A pesar del avance de la investigación judicial que involucra al jefe de Gabinete, Manuel Adorni, por presunto enriquecimiento ilícito, el presidente Javier Milei ratificó su respaldo político y descartó por completo una eventual remoción del funcionario, en medio de un creciente malestar puertas adentro del oficialismo.
La decisión presidencial se mantiene firme incluso luego de la declaración del contratista Matías Tobar, quien aseguró ante la Justicia que Adorni habría abonado unos 245 mil dólares en efectivo para refaccionar una propiedad ubicada en el country Indio Cuá. La acusación generó fuerte impacto dentro del Gabinete, no sólo por la magnitud de la cifra mencionada, sino también por el efecto político que el caso provoca sobre el discurso libertario centrado en la transparencia y la lucha contra la corrupción.
Según trascendió, distintos sectores del oficialismo consideran que el funcionario debería dar un paso al costado hasta aclarar su situación judicial. Sin embargo, esas voces se mantienen en reserva y evitan expresarse públicamente.
El principal motivo, aseguran desde el entorno gubernamental, es el fuerte alineamiento que exige Milei dentro de su estructura política y la escasa disposición de ministros y dirigentes a cuestionar decisiones del Presidente.
En la intimidad del poder, Milei sostiene que las acusaciones contra Adorni responden a una operación política, judicial y mediática articulada para golpear a uno de sus colaboradores más cercanos. Bajo esa lógica, desplazarlo implicaría convalidar una estrategia que, entienden en Casa Rosada, podría repetirse contra otros integrantes del núcleo duro libertario.
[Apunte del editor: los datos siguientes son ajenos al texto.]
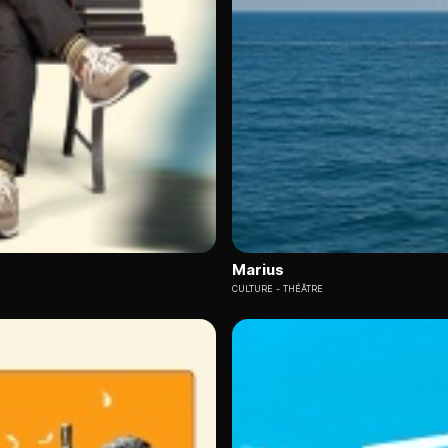
Marius
CULTURE
THÉÂTRE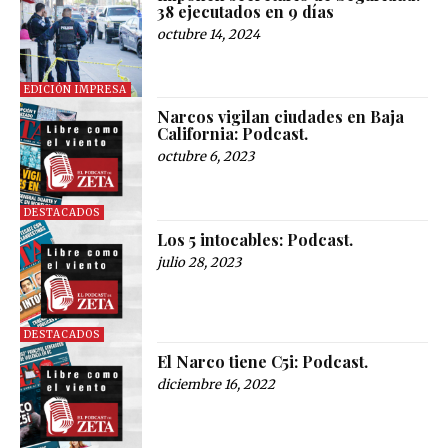
38 ejecutados en 9 días
octubre 14, 2024
EDICIÓN IMPRESA
Narcos vigilan ciudades en Baja
California: Podcast.
octubre 6, 2023
DESTACADOS
Los 5 intocables: Podcast.
julio 28, 2023
DESTACADOS
El Narco tiene C5i: Podcast.
diciembre 16, 2022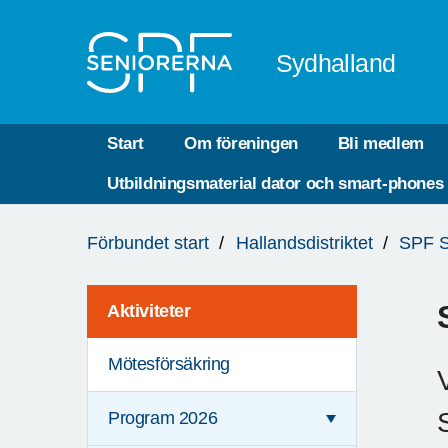
Till övergripande innehåll
Sydhalland
Start
Om föreningen
Bli medlem
Utbildningsmaterial dator och smart-phones
Du
Förbundet start
Hallandsdistriktet
SPF S
är
här:
Aktiviteter
Mötesförsäkring
Program 2026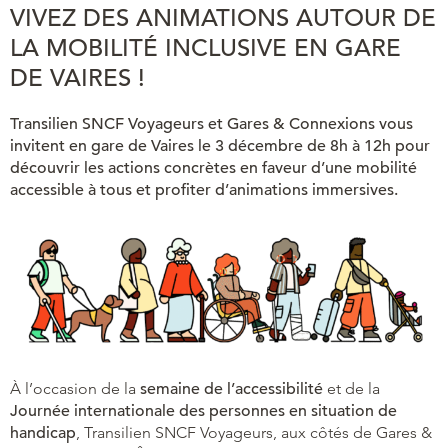
VIVEZ DES ANIMATIONS AUTOUR DE
LA MOBILITÉ INCLUSIVE EN GARE
DE VAIRES !
Transilien SNCF Voyageurs et Gares & Connexions vous
invitent en gare de Vaires le 3 décembre de 8h à 12h pour
découvrir les actions concrètes en faveur d’une mobilité
accessible à tous et profiter d’animations immersives.
À l’occasion de la
semaine de l’accessibilité
et de la
Journée internationale des personnes en situation de
handicap
, Transilien SNCF Voyageurs, aux côtés de Gares &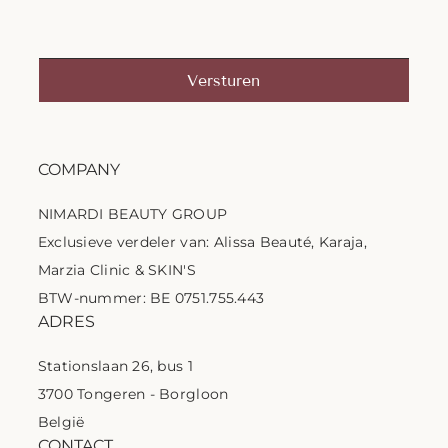
Versturen
COMPANY
NIMARDI BEAUTY GROUP
Exclusieve verdeler van: Alissa Beauté, Karaja,
Marzia Clinic & SKIN'S
BTW-nummer: BE 0751.755.443
ADRES
Stationslaan 26, bus 1
3700 Tongeren - Borgloon
België
CONTACT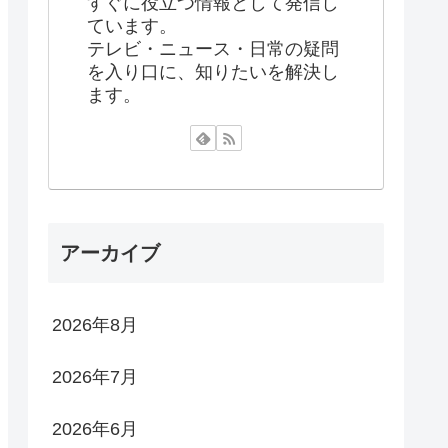
すぐに役立つ情報として発信し
ています。
テレビ・ニュース・日常の疑問
を入り口に、知りたいを解決し
ます。
アーカイブ
2026年8月
2026年7月
2026年6月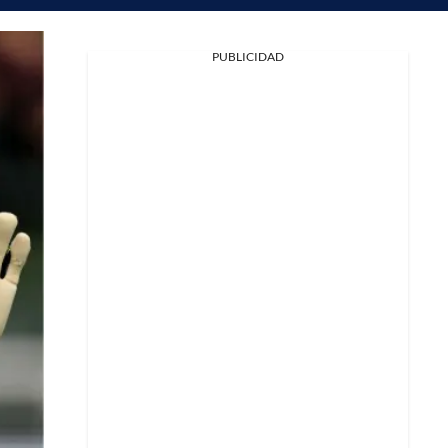
PUBLICIDAD
Facebook
X
Whatsapp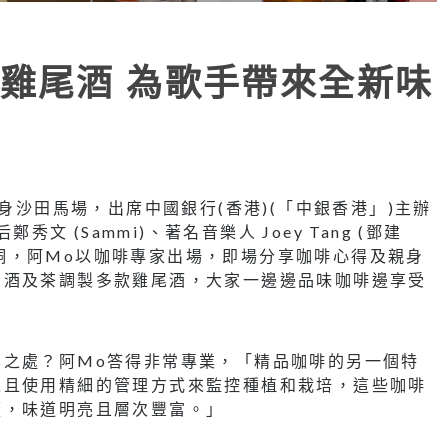
雞尾酒 為歌手帶來全新味
現身沙田馬場，出席中國銀行(香港)(「中銀香港」)主辦
后鄭秀文 (Sammi)、著名音樂人 Joey Tang (鄧建
陳詠桐，阿Mo以咖啡專家出場，即場分享咖啡心得及親身
尾酒及茶調製多款雞尾酒，大家一邊邊品味咖啡邊享受
同之處？阿Mo答得非常專業，「精品咖啡的另一個特
並且使用精細的管理方式來監控種植和栽培，這些咖啡
顯，味道明亮且層次豐富。」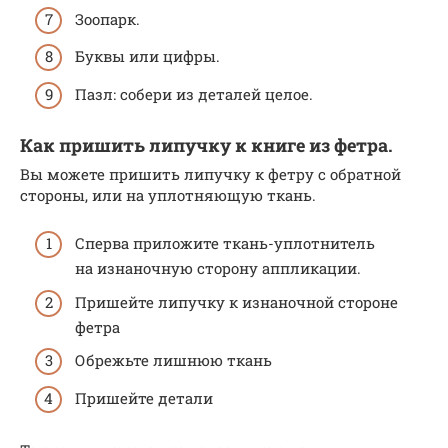
Зоопарк.
Буквы или цифры.
Пазл: собери из деталей целое.
Как пришить липучку к книге из фетра.
Вы можете пришить липучку к фетру с обратной
стороны, или на уплотняющую ткань.
Сперва приложите ткань-уплотнитель
на изнаночную сторону аппликации.
Пришейте липучку к изнаночной стороне
фетра
Обрежьте лишнюю ткань
Пришейте детали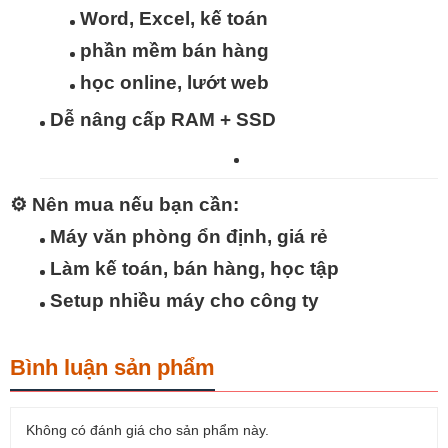
Word, Excel, kế toán
phần mềm bán hàng
học online, lướt web
Dễ nâng cấp RAM + SSD
⚙️
Nên mua nếu bạn cần:
Máy văn phòng ổn định, giá rẻ
Làm kế toán, bán hàng, học tập
Setup nhiều máy cho công ty
Bình luận sản phẩm
Không có đánh giá cho sản phẩm này.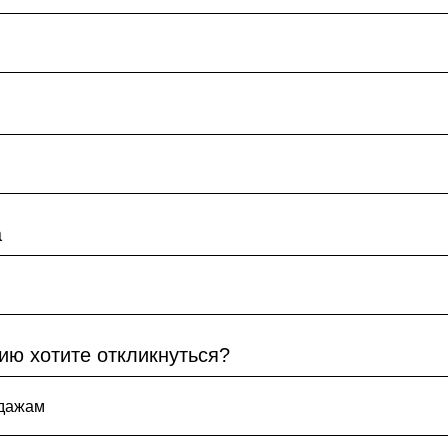
а
ию хотите откликнуться?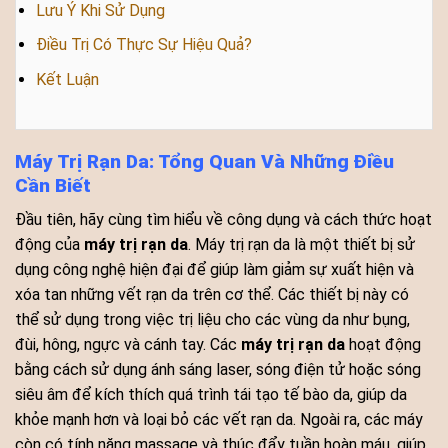
Lưu Ý Khi Sử Dụng
Điều Trị Có Thực Sự Hiệu Quả?
Kết Luận
Máy Trị Rạn Da: Tổng Quan Và Những Điều
Cần Biết
Đầu tiên, hãy cùng tìm hiểu về công dụng và cách thức hoạt
động của
máy trị rạn da
. Máy trị rạn da là một thiết bị sử
dụng công nghệ hiện đại để giúp làm giảm sự xuất hiện và
xóa tan những vết rạn da trên cơ thể. Các thiết bị này có
thể sử dụng trong việc trị liệu cho các vùng da như bụng,
đùi, hông, ngực và cánh tay. Các
máy trị rạn da
hoạt động
bằng cách sử dụng ánh sáng laser, sóng điện tử hoặc sóng
siêu âm để kích thích quá trình tái tạo tế bào da, giúp da
khỏe mạnh hơn và loại bỏ các vết rạn da. Ngoài ra, các máy
còn có tính năng massage và thúc đẩy tuần hoàn máu, giúp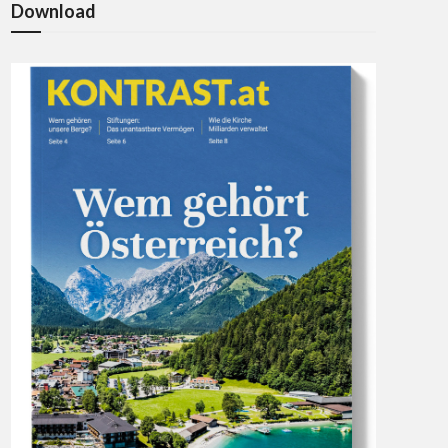
Download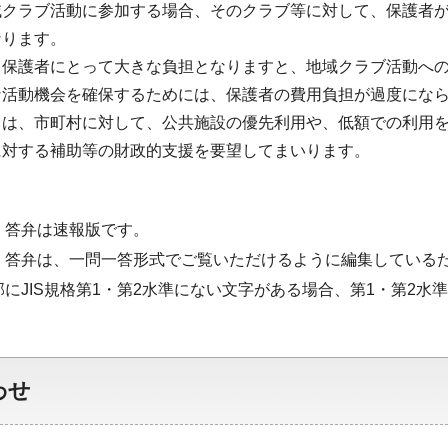
域クラブ活動に参加する場合、そのクラブ等に対して、保護者
なります。
、保護者にとって大きな負担となりますと、地域クラブ活動へ
な活動機会を確保するためには、保護者の費用負担が過度にな
ては、市町村に対して、公共施設の優先利用や、低額での利用
に対する補助等の財政的支援を要望してまいります。
・答弁は速報版です。
・答弁は、一問一答形式でご覧いただけるように編集している
部にJIS規格第1・第2水準にない文字がある場合、第1・第2
わせ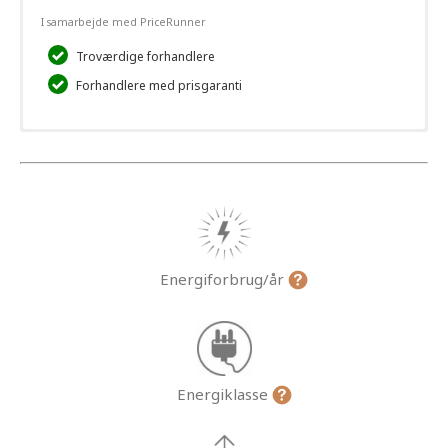
I samarbejde med PriceRunner
Troværdige forhandlere
Forhandlere med prisgaranti
Energiforbrug/år
Energiklasse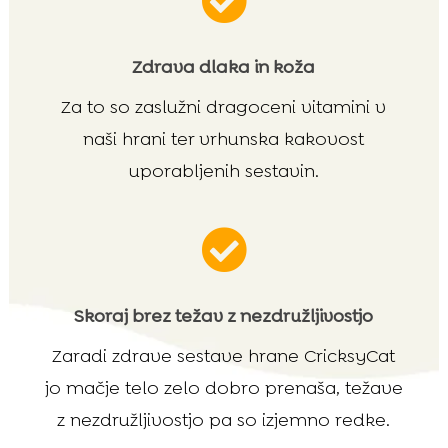

Zdrava dlaka in koža
Za to so zaslužni dragoceni vitamini v
naši hrani ter vrhunska kakovost
uporabljenih sestavin.

Skoraj brez težav z nezdružljivostjo
Zaradi zdrave sestave hrane CricksyCat
jo mačje telo zelo dobro prenaša, težave
z nezdružljivostjo pa so izjemno redke.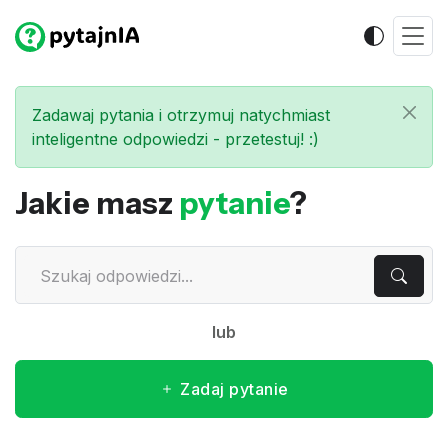
Zadawaj pytania i otrzymuj natychmiast
inteligentne odpowiedzi - przetestuj! :)
Jakie masz
pytanie
?
lub
Zadaj pytanie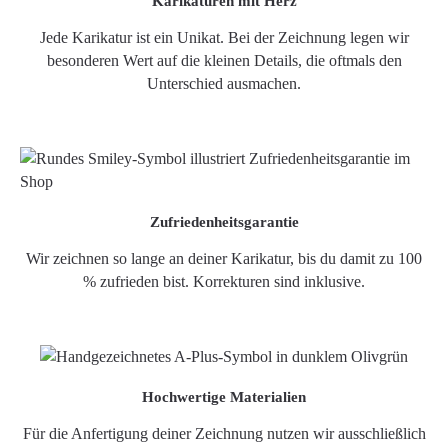
Karikaturen mit Herz
Jede Karikatur ist ein Unikat. Bei der Zeichnung legen wir
besonderen Wert auf die kleinen Details, die oftmals den
Unterschied ausmachen.
Zufriedenheitsgarantie
Wir zeichnen so lange an deiner Karikatur, bis du damit zu 100
% zufrieden bist. Korrekturen sind inklusive.
Hochwertige Materialien
Für die Anfertigung deiner Zeichnung nutzen wir ausschließlich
Las señales de respaldo fueron explícitas. Este martes, el Presidente compartió una actividad oficial con Adorni en Casa Rosada y confirmó además su participación en la próxima reunión de Gabinete, despejando cualquier especulación sobre una eventual salida.
El rol de Karina Milei también aparece como determinante. Desde el círculo presidencial insisten en la necesidad de blindar políticamente a los funcionarios de mayor confianza y evitar gestos que puedan interpretarse como concesiones ante la presión externa.
La postura contrasta con otros casos recientes dentro de la administración nacional. La salida del exsecretario coordinador de Infraestructura, Carlos Frugoni, tras cuestionamientos patrimoniales, dejó en evidencia que no todos los funcionarios reciben el mismo nivel de respaldo político.
Mientras la investigación judicial continúa y crecen las repercusiones políticas, el futuro de Adorni parece depender exclusivamente de una decisión presidencial que, por ahora, no muestra fisuras.